WRITTEN TASK
List each line of the records that contains the word "with".

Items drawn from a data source
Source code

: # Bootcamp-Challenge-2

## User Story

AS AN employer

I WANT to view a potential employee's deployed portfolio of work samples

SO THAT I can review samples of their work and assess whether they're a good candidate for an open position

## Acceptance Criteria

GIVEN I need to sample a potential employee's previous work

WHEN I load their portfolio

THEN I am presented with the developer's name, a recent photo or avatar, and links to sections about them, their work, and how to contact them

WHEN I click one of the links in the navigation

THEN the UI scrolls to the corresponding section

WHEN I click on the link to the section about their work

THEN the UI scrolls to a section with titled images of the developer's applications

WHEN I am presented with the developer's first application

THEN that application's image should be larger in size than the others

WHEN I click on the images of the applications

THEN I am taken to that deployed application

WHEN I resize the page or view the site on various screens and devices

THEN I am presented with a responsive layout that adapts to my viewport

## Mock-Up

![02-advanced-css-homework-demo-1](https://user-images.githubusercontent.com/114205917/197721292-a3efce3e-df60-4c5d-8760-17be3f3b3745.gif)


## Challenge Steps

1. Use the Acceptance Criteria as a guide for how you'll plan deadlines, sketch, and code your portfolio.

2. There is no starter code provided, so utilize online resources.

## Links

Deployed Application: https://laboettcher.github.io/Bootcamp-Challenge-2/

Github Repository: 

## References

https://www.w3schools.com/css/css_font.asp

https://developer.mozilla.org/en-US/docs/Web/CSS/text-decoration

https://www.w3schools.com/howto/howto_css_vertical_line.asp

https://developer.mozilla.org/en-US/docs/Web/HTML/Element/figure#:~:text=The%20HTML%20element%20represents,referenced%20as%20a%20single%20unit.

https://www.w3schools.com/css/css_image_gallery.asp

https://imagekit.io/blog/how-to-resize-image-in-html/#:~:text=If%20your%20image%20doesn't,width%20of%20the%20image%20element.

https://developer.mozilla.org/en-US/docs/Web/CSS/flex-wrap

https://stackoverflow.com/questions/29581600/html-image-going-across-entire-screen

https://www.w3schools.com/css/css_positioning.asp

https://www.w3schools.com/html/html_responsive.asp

EXERCISE ANSWER
THEN I am presented with the developer's name, a recent photo or avatar, and links to sections about them, their work, and how to contact them
THEN the UI scrolls to a section with titled images of the developer's applications
WHEN I am presented with the developer's first application
THEN I am presented with a responsive layout that adapts to my viewport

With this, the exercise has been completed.